Below are entries; copy exactly the lines from the one with "## Web-Design Resources" through the one with "[the best designs](https://www.thebestdesigns.com/)", both included, and leave out the rest.
---------- Recorded data
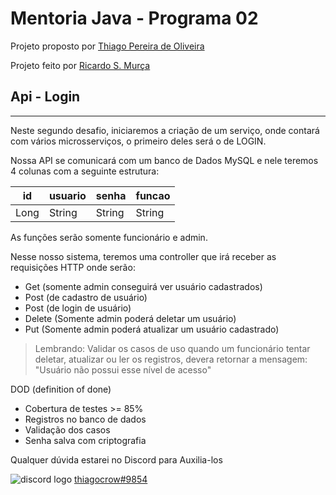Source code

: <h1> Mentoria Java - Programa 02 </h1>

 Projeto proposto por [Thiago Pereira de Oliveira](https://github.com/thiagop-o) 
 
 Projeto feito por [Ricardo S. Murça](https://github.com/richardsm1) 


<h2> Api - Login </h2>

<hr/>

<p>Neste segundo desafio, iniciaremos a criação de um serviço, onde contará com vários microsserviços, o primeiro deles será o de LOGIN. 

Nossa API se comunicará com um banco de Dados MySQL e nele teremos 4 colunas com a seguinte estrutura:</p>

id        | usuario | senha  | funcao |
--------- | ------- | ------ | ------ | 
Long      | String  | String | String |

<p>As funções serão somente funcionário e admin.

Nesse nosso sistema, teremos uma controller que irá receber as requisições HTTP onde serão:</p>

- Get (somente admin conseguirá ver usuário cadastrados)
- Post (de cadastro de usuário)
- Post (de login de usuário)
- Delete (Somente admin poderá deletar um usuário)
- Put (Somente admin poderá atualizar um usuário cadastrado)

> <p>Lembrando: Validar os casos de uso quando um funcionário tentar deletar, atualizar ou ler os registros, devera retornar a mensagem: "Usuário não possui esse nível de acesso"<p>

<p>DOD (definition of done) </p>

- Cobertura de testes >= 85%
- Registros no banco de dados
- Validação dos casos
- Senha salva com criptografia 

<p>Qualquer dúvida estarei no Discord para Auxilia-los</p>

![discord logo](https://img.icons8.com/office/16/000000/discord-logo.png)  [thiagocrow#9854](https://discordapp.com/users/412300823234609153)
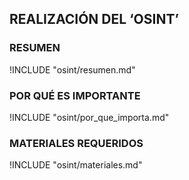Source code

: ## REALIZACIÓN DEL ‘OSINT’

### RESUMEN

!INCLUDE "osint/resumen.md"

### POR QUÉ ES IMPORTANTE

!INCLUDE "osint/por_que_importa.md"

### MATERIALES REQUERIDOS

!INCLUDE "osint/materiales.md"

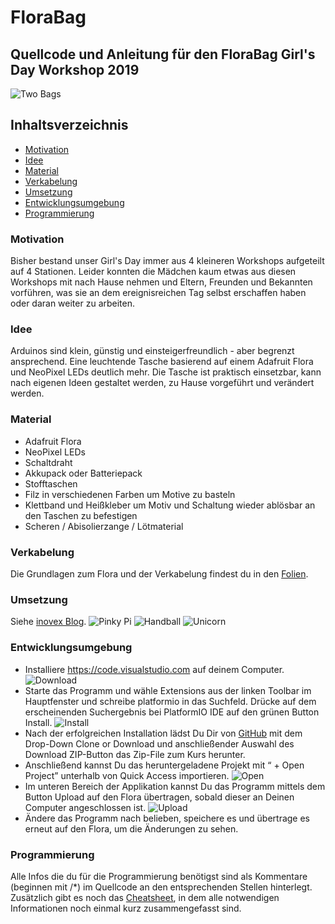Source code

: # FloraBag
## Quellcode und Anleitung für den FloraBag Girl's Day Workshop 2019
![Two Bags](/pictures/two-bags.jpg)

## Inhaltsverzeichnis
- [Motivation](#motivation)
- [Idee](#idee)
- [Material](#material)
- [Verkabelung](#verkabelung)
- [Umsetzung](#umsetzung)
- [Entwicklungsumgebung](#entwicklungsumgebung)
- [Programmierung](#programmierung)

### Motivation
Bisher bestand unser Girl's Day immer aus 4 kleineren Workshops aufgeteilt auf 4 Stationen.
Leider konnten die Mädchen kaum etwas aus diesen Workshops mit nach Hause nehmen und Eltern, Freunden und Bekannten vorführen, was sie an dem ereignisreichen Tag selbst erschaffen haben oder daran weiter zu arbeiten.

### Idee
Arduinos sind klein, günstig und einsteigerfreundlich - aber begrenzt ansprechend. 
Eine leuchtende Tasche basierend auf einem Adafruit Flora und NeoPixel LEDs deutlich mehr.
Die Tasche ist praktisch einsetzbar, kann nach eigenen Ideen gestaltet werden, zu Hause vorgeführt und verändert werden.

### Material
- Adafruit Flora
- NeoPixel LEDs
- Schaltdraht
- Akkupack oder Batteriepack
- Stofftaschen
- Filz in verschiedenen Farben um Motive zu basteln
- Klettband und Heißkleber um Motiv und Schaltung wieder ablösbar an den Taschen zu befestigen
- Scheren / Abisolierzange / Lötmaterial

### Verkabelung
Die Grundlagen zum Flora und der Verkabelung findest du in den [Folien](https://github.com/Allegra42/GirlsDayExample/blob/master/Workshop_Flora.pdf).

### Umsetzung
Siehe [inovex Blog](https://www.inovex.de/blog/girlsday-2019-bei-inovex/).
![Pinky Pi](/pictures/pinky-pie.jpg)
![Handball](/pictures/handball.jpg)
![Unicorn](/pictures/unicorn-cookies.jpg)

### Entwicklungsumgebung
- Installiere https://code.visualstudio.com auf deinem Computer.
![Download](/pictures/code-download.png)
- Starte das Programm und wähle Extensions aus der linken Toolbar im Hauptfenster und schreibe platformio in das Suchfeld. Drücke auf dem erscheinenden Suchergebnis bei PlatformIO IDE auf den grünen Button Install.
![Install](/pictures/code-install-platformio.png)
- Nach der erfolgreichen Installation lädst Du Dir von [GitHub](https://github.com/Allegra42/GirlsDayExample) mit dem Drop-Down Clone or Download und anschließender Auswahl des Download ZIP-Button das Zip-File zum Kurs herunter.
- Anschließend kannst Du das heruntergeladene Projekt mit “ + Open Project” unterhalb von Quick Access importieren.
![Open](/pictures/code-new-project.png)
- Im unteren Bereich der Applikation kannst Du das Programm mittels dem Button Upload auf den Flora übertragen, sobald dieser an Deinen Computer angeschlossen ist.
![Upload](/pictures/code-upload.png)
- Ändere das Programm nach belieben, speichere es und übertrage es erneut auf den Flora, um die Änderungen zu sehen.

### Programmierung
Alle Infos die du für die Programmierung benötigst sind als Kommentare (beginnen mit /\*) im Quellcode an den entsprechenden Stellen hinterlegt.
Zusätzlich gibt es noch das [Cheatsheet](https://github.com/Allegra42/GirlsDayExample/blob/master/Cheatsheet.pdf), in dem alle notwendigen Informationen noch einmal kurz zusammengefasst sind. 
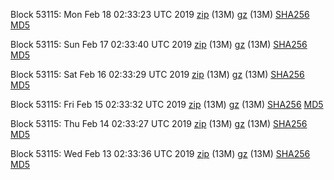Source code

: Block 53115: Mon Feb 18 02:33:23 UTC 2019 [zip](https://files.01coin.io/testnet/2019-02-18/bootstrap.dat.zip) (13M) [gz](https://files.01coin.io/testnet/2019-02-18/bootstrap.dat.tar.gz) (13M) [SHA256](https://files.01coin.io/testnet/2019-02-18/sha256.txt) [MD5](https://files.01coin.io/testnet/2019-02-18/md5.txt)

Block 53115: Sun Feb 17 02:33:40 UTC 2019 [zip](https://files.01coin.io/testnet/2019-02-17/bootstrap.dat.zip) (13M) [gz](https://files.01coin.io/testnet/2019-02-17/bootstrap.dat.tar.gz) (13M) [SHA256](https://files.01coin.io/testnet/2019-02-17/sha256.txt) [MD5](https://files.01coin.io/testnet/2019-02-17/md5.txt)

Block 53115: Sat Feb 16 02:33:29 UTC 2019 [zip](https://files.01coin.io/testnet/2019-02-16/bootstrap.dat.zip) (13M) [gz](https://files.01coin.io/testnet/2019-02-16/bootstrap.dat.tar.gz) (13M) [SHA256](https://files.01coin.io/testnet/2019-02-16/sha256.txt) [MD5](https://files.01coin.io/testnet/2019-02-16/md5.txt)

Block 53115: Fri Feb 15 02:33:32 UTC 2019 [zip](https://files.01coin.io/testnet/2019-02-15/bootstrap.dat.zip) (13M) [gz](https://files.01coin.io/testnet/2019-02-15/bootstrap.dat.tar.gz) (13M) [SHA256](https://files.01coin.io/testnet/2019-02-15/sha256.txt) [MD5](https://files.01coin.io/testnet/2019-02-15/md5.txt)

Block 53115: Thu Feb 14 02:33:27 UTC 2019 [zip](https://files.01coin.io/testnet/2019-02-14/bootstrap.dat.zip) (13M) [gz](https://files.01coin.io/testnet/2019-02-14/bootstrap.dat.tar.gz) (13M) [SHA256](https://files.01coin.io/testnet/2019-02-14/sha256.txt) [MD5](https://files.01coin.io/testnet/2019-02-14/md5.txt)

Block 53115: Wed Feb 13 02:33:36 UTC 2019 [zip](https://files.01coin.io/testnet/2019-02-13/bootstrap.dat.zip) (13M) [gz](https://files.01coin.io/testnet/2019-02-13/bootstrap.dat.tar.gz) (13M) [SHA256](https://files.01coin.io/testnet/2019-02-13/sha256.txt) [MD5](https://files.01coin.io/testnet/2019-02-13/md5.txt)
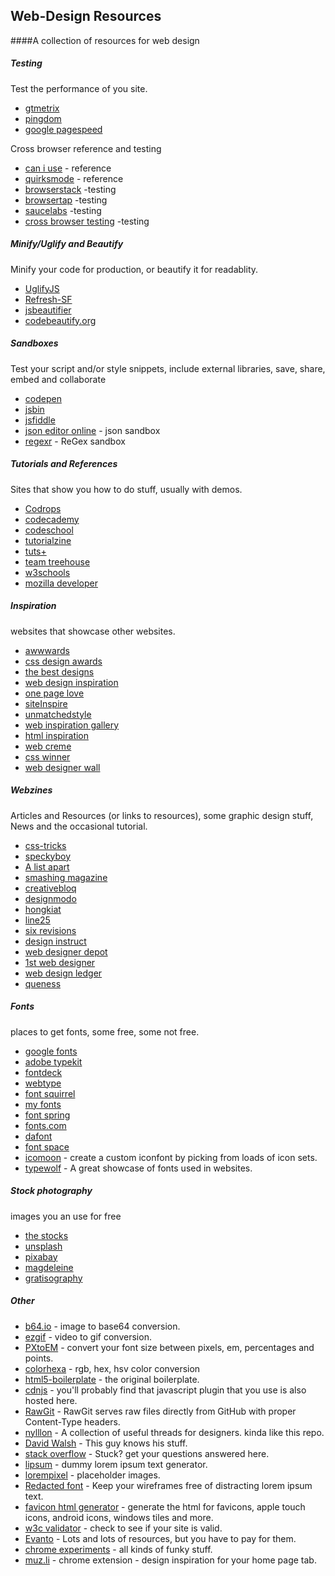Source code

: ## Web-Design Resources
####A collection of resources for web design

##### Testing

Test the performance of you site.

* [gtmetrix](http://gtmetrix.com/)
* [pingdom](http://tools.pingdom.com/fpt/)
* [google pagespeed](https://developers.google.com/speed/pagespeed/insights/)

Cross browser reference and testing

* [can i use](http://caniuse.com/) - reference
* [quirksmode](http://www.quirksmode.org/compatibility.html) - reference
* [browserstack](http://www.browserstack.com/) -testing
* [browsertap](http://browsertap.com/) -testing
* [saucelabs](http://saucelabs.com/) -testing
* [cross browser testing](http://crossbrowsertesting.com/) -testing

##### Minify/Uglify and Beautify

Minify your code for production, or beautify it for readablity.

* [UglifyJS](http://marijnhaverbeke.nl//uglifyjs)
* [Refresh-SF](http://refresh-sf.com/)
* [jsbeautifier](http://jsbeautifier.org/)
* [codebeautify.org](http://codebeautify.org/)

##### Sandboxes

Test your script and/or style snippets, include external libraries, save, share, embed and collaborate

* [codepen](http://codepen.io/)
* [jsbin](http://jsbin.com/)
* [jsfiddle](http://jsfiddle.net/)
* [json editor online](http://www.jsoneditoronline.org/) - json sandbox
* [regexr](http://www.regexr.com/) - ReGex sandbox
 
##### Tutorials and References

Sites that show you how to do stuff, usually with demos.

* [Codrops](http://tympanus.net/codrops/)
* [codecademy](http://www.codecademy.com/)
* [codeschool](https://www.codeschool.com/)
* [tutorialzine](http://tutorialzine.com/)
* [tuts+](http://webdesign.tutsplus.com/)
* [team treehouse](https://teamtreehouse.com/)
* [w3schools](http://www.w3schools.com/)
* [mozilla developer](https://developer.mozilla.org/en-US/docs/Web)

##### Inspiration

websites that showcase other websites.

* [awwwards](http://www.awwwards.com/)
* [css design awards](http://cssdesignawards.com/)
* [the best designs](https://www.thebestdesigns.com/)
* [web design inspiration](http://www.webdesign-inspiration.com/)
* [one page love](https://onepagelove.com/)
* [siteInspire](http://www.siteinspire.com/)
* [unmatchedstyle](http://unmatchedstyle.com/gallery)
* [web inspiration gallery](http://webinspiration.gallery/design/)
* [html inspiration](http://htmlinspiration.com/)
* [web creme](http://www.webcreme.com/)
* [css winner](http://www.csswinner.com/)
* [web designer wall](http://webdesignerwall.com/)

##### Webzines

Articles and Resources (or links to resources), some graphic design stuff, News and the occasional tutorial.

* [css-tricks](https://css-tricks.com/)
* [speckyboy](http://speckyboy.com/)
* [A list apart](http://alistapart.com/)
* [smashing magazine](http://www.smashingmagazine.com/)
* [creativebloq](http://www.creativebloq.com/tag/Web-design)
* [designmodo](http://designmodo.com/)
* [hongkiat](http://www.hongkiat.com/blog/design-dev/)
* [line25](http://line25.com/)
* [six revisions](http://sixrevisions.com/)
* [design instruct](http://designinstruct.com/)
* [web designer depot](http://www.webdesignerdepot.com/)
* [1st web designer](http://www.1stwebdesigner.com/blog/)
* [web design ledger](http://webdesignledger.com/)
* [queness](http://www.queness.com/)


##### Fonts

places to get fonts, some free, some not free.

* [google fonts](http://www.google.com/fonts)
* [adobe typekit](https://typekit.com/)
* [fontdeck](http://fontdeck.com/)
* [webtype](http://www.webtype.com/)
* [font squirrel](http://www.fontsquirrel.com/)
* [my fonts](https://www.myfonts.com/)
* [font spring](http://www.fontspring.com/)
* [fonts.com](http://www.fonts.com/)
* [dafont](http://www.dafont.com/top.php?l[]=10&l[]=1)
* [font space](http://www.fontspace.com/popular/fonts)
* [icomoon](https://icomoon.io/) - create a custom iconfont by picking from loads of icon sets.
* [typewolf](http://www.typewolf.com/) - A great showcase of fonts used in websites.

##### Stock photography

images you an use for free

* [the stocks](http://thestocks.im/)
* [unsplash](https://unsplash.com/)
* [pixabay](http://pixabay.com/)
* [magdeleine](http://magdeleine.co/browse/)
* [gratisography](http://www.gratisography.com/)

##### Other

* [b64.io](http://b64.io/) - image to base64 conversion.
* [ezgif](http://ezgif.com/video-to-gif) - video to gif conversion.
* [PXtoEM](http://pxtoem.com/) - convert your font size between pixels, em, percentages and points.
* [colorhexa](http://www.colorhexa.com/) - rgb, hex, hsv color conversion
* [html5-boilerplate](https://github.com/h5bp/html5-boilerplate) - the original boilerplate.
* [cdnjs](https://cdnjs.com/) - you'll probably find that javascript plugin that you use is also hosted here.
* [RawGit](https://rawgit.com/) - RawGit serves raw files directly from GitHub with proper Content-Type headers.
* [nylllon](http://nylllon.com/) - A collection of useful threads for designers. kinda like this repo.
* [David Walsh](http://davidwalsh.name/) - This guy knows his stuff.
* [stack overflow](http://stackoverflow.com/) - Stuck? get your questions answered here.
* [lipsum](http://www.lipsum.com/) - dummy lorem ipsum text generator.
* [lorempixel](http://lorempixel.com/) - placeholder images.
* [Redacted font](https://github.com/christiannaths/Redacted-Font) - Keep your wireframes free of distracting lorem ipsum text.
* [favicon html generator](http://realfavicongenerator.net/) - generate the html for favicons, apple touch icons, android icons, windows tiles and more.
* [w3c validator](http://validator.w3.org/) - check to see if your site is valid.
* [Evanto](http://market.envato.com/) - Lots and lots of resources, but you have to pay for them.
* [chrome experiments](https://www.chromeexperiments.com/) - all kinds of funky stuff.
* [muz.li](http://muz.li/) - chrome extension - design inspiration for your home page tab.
--------------------
* **Problem solution**
: ## Web-Design Resources
####A collection of resources for web design

##### Testing

Test the performance of you site.

* [gtmetrix](http://gtmetrix.com/)
* [pingdom](http://tools.pingdom.com/fpt/)
* [google pagespeed](https://developers.google.com/speed/pagespeed/insights/)

Cross browser reference and testing

* [can i use](http://caniuse.com/) - reference
* [quirksmode](http://www.quirksmode.org/compatibility.html) - reference
* [browserstack](http://www.browserstack.com/) -testing
* [browsertap](http://browsertap.com/) -testing
* [saucelabs](http://saucelabs.com/) -testing
* [cross browser testing](http://crossbrowsertesting.com/) -testing

##### Minify/Uglify and Beautify

Minify your code for production, or beautify it for readablity.

* [UglifyJS](http://marijnhaverbeke.nl//uglifyjs)
* [Refresh-SF](http://refresh-sf.com/)
* [jsbeautifier](http://jsbeautifier.org/)
* [codebeautify.org](http://codebeautify.org/)

##### Sandboxes

Test your script and/or style snippets, include external libraries, save, share, embed and collaborate

* [codepen](http://codepen.io/)
* [jsbin](http://jsbin.com/)
* [jsfiddle](http://jsfiddle.net/)
* [json editor online](http://www.jsoneditoronline.org/) - json sandbox
* [regexr](http://www.regexr.com/) - ReGex sandbox
 
##### Tutorials and References

Sites that show you how to do stuff, usually with demos.

* [Codrops](http://tympanus.net/codrops/)
* [codecademy](http://www.codecademy.com/)
* [codeschool](https://www.codeschool.com/)
* [tutorialzine](http://tutorialzine.com/)
* [tuts+](http://webdesign.tutsplus.com/)
* [team treehouse](https://teamtreehouse.com/)
* [w3schools](http://www.w3schools.com/)
* [mozilla developer](https://developer.mozilla.org/en-US/docs/Web)

##### Inspiration

websites that showcase other websites.

* [awwwards](http://www.awwwards.com/)
* [css design awards](http://cssdesignawards.com/)
* [the best designs](https://www.thebestdesigns.com/)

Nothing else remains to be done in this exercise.